Ever since childhood, I’ve addressed God as “Lord” in my prayers. It’s a common term and an appropriate one. Over time, though, I’ve covered it with rust and dust. “Lord” is the powerful, all-knowing, benevolent being who I keep disappointing. All he wants is the best for me - if only I would obey him perfectly, think more rightly, doubt less and listen more closely. “Lord” watches me struggle, shaking his head in silent frustration. I fall short every day and he’s tired of my explanations. I’m wearing his patience thin. But he would never leave me, so instead I retreat from him. How can I go to him for help when all my troubles are of my own making?

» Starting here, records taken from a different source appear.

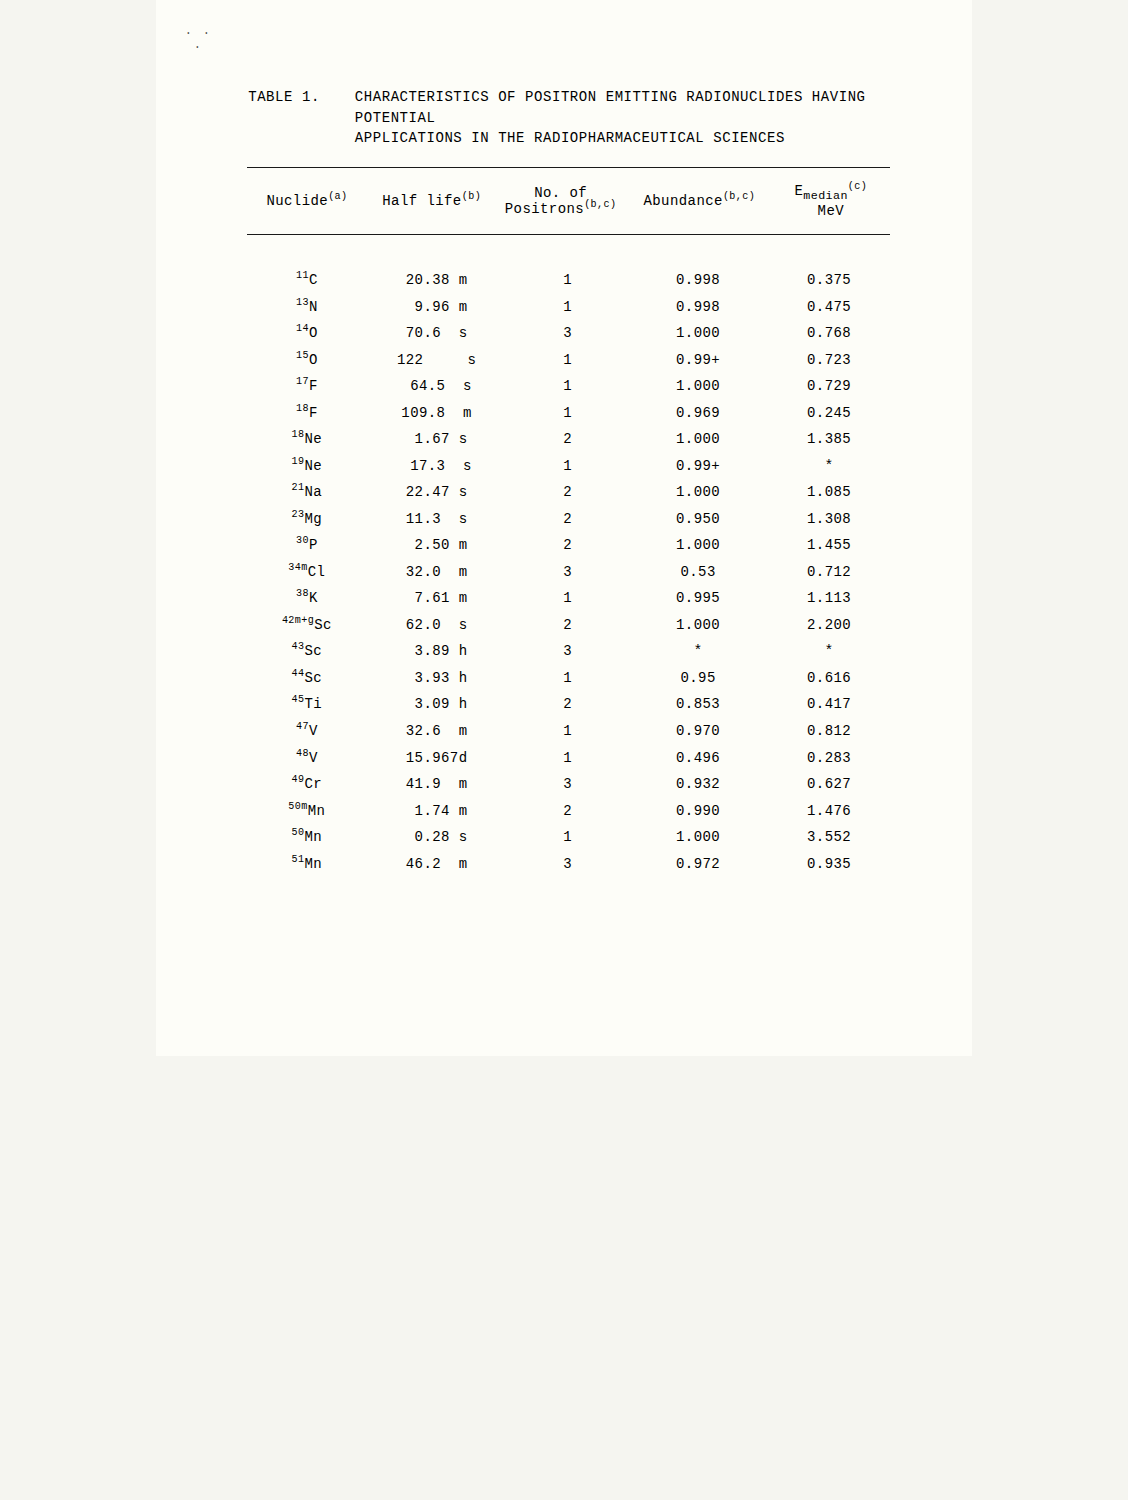. .
.
| TABLE 1. | CHARACTERISTICS OF POSITRON EMITTING RADIONUCLIDES HAVING POTENTIAL APPLICATIONS IN THE RADIOPHARMACEUTICAL SCIENCES |
| Nuclide (a) | Half life (b) | No. of Positrons (b,c) | Abundance (b,c) | E median (c) MeV |
| --- | --- | --- | --- | --- |
| 11 C | 20.38 m | 1 | 0.998 | 0.375 |
| 13 N | 9.96 m | 1 | 0.998 | 0.475 |
| 14 O | 70.6 s | 3 | 1.000 | 0.768 |
| 15 O | 122 s | 1 | 0.99+ | 0.723 |
| 17 F | 64.5 s | 1 | 1.000 | 0.729 |
| 18 F | 109.8 m | 1 | 0.969 | 0.245 |
| 18 Ne | 1.67 s | 2 | 1.000 | 1.385 |
| 19 Ne | 17.3 s | 1 | 0.99+ | * |
| 21 Na | 22.47 s | 2 | 1.000 | 1.085 |
| 23 Mg | 11.3 s | 2 | 0.950 | 1.308 |
| 30 P | 2.50 m | 2 | 1.000 | 1.455 |
| 34m Cl | 32.0 m | 3 | 0.53 | 0.712 |
| 38 K | 7.61 m | 1 | 0.995 | 1.113 |
| 42m+g Sc | 62.0 s | 2 | 1.000 | 2.200 |
| 43 Sc | 3.89 h | 3 | * | * |
| 44 Sc | 3.93 h | 1 | 0.95 | 0.616 |
| 45 Ti | 3.09 h | 2 | 0.853 | 0.417 |
| 47 V | 32.6 m | 1 | 0.970 | 0.812 |
| 48 V | 15.967d | 1 | 0.496 | 0.283 |
| 49 Cr | 41.9 m | 3 | 0.932 | 0.627 |
| 50m Mn | 1.74 m | 2 | 0.990 | 1.476 |
| 50 Mn | 0.28 s | 1 | 1.000 | 3.552 |
| 51 Mn | 46.2 m | 3 | 0.972 | 0.935 |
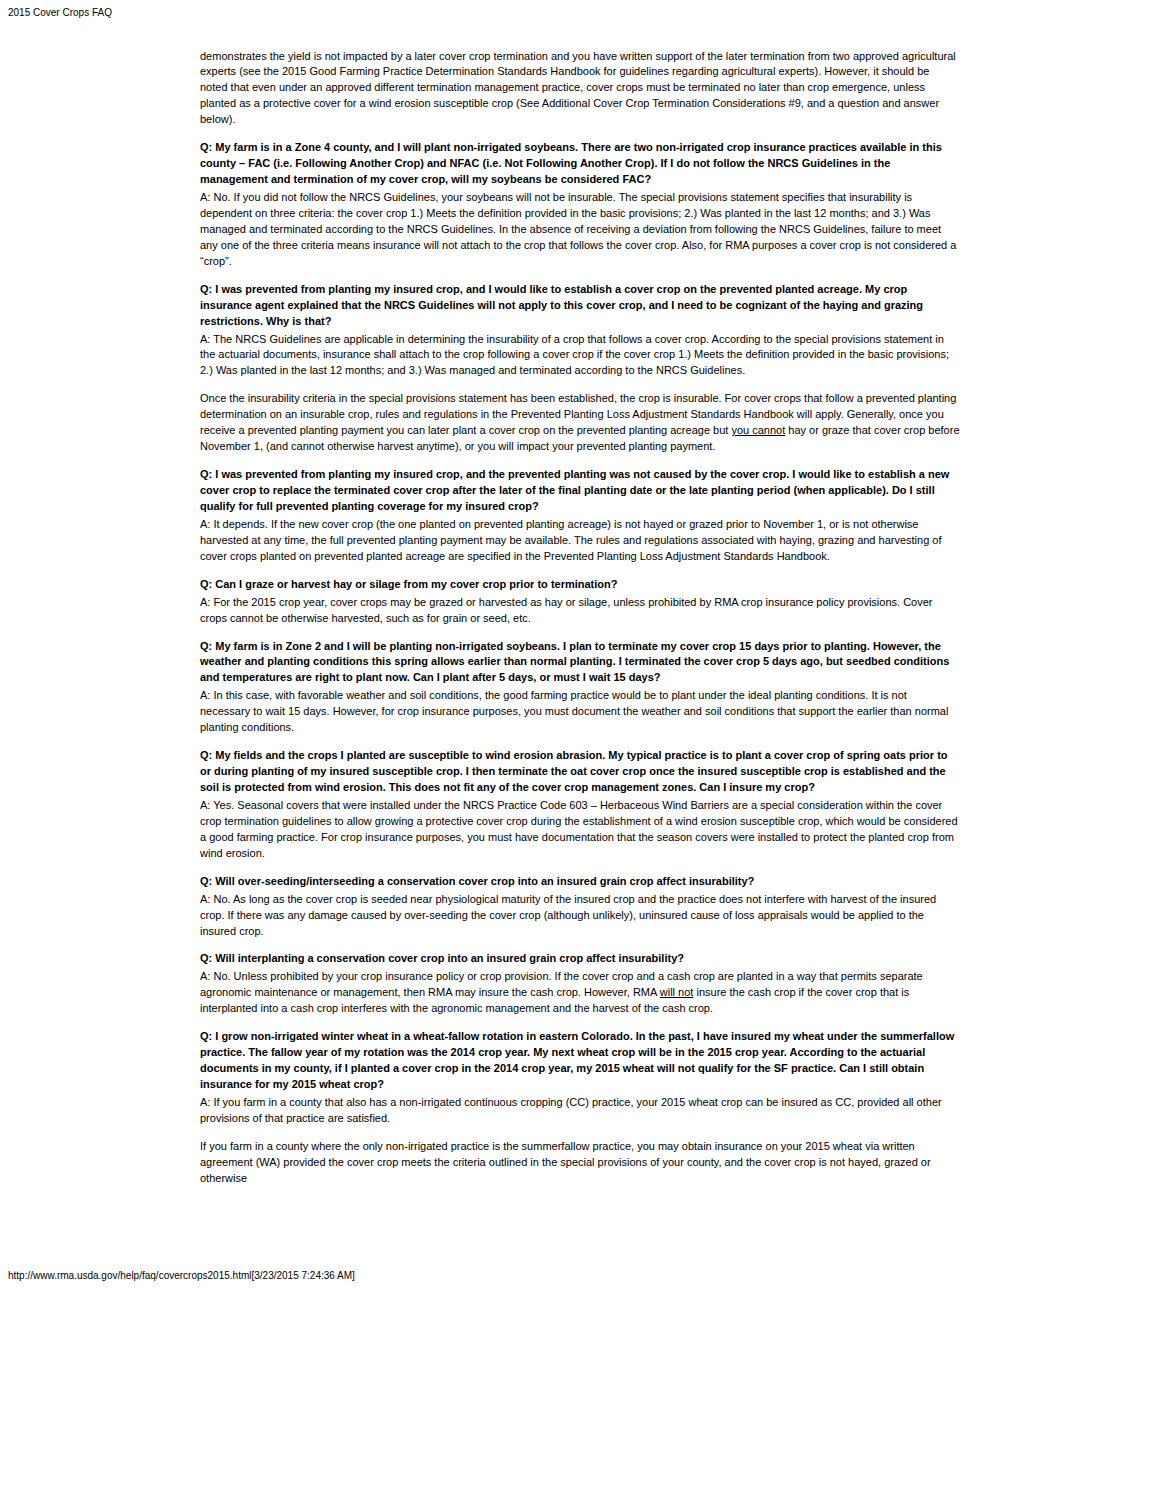2015 Cover Crops FAQ
demonstrates the yield is not impacted by a later cover crop termination and you have written support of the later termination from two approved agricultural experts (see the 2015 Good Farming Practice Determination Standards Handbook for guidelines regarding agricultural experts). However, it should be noted that even under an approved different termination management practice, cover crops must be terminated no later than crop emergence, unless planted as a protective cover for a wind erosion susceptible crop (See Additional Cover Crop Termination Considerations #9, and a question and answer below).
Q: My farm is in a Zone 4 county, and I will plant non-irrigated soybeans. There are two non-irrigated crop insurance practices available in this county – FAC (i.e. Following Another Crop) and NFAC (i.e. Not Following Another Crop). If I do not follow the NRCS Guidelines in the management and termination of my cover crop, will my soybeans be considered FAC?
A: No. If you did not follow the NRCS Guidelines, your soybeans will not be insurable. The special provisions statement specifies that insurability is dependent on three criteria: the cover crop 1.) Meets the definition provided in the basic provisions; 2.) Was planted in the last 12 months; and 3.) Was managed and terminated according to the NRCS Guidelines. In the absence of receiving a deviation from following the NRCS Guidelines, failure to meet any one of the three criteria means insurance will not attach to the crop that follows the cover crop. Also, for RMA purposes a cover crop is not considered a “crop”.
Q: I was prevented from planting my insured crop, and I would like to establish a cover crop on the prevented planted acreage. My crop insurance agent explained that the NRCS Guidelines will not apply to this cover crop, and I need to be cognizant of the haying and grazing restrictions. Why is that?
A: The NRCS Guidelines are applicable in determining the insurability of a crop that follows a cover crop. According to the special provisions statement in the actuarial documents, insurance shall attach to the crop following a cover crop if the cover crop 1.) Meets the definition provided in the basic provisions; 2.) Was planted in the last 12 months; and 3.) Was managed and terminated according to the NRCS Guidelines.
Once the insurability criteria in the special provisions statement has been established, the crop is insurable. For cover crops that follow a prevented planting determination on an insurable crop, rules and regulations in the Prevented Planting Loss Adjustment Standards Handbook will apply. Generally, once you receive a prevented planting payment you can later plant a cover crop on the prevented planting acreage but you cannot hay or graze that cover crop before November 1, (and cannot otherwise harvest anytime), or you will impact your prevented planting payment.
Q: I was prevented from planting my insured crop, and the prevented planting was not caused by the cover crop. I would like to establish a new cover crop to replace the terminated cover crop after the later of the final planting date or the late planting period (when applicable). Do I still qualify for full prevented planting coverage for my insured crop?
A: It depends. If the new cover crop (the one planted on prevented planting acreage) is not hayed or grazed prior to November 1, or is not otherwise harvested at any time, the full prevented planting payment may be available. The rules and regulations associated with haying, grazing and harvesting of cover crops planted on prevented planted acreage are specified in the Prevented Planting Loss Adjustment Standards Handbook.
Q: Can I graze or harvest hay or silage from my cover crop prior to termination?
A: For the 2015 crop year, cover crops may be grazed or harvested as hay or silage, unless prohibited by RMA crop insurance policy provisions. Cover crops cannot be otherwise harvested, such as for grain or seed, etc.
Q: My farm is in Zone 2 and I will be planting non-irrigated soybeans. I plan to terminate my cover crop 15 days prior to planting. However, the weather and planting conditions this spring allows earlier than normal planting. I terminated the cover crop 5 days ago, but seedbed conditions and temperatures are right to plant now. Can I plant after 5 days, or must I wait 15 days?
A: In this case, with favorable weather and soil conditions, the good farming practice would be to plant under the ideal planting conditions. It is not necessary to wait 15 days. However, for crop insurance purposes, you must document the weather and soil conditions that support the earlier than normal planting conditions.
Q: My fields and the crops I planted are susceptible to wind erosion abrasion. My typical practice is to plant a cover crop of spring oats prior to or during planting of my insured susceptible crop. I then terminate the oat cover crop once the insured susceptible crop is established and the soil is protected from wind erosion. This does not fit any of the cover crop management zones. Can I insure my crop?
A: Yes. Seasonal covers that were installed under the NRCS Practice Code 603 – Herbaceous Wind Barriers are a special consideration within the cover crop termination guidelines to allow growing a protective cover crop during the establishment of a wind erosion susceptible crop, which would be considered a good farming practice. For crop insurance purposes, you must have documentation that the season covers were installed to protect the planted crop from wind erosion.
Q: Will over-seeding/interseeding a conservation cover crop into an insured grain crop affect insurability?
A: No. As long as the cover crop is seeded near physiological maturity of the insured crop and the practice does not interfere with harvest of the insured crop. If there was any damage caused by over-seeding the cover crop (although unlikely), uninsured cause of loss appraisals would be applied to the insured crop.
Q: Will interplanting a conservation cover crop into an insured grain crop affect insurability?
A: No. Unless prohibited by your crop insurance policy or crop provision. If the cover crop and a cash crop are planted in a way that permits separate agronomic maintenance or management, then RMA may insure the cash crop. However, RMA will not insure the cash crop if the cover crop that is interplanted into a cash crop interferes with the agronomic management and the harvest of the cash crop.
Q: I grow non-irrigated winter wheat in a wheat-fallow rotation in eastern Colorado. In the past, I have insured my wheat under the summerfallow practice. The fallow year of my rotation was the 2014 crop year. My next wheat crop will be in the 2015 crop year. According to the actuarial documents in my county, if I planted a cover crop in the 2014 crop year, my 2015 wheat will not qualify for the SF practice. Can I still obtain insurance for my 2015 wheat crop?
A: If you farm in a county that also has a non-irrigated continuous cropping (CC) practice, your 2015 wheat crop can be insured as CC, provided all other provisions of that practice are satisfied.
If you farm in a county where the only non-irrigated practice is the summerfallow practice, you may obtain insurance on your 2015 wheat via written agreement (WA) provided the cover crop meets the criteria outlined in the special provisions of your county, and the cover crop is not hayed, grazed or otherwise
http://www.rma.usda.gov/help/faq/covercrops2015.html[3/23/2015 7:24:36 AM]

Shame has tainted my image of “Lord” so this year I searched for a new name to reframe my relationship with God. I’ve never felt comfortable with “Father” - that feels too stilted. And calling him “Daddy” feels somehow disrespectful to my wonderful earthly father. So I settled on “Abba” - the Aramaic term for father that Paul invited the Romans to adopt now that they were adopted by God. A call from slavery into sonship.

My relationship with Abba felt awkward at first, but as the word grew familiar in my mouth and on the page, I began to sink into his presence. With Abba, I am weak. I crumble. I know nothing and I fear my next steps. So I look to him, my Abba, for comfort and direction. He wraps me in his arms and I’m allowed to fall apart. He’s familiar with all my tears. In overwhelming moments, “Abba” escapes from my chest as an unconscious prayer synonymous with “Help!” I don’t know what else to do, but he does.

The greatest lesson I am learning: Abba wants nothing from me. All he wants is me.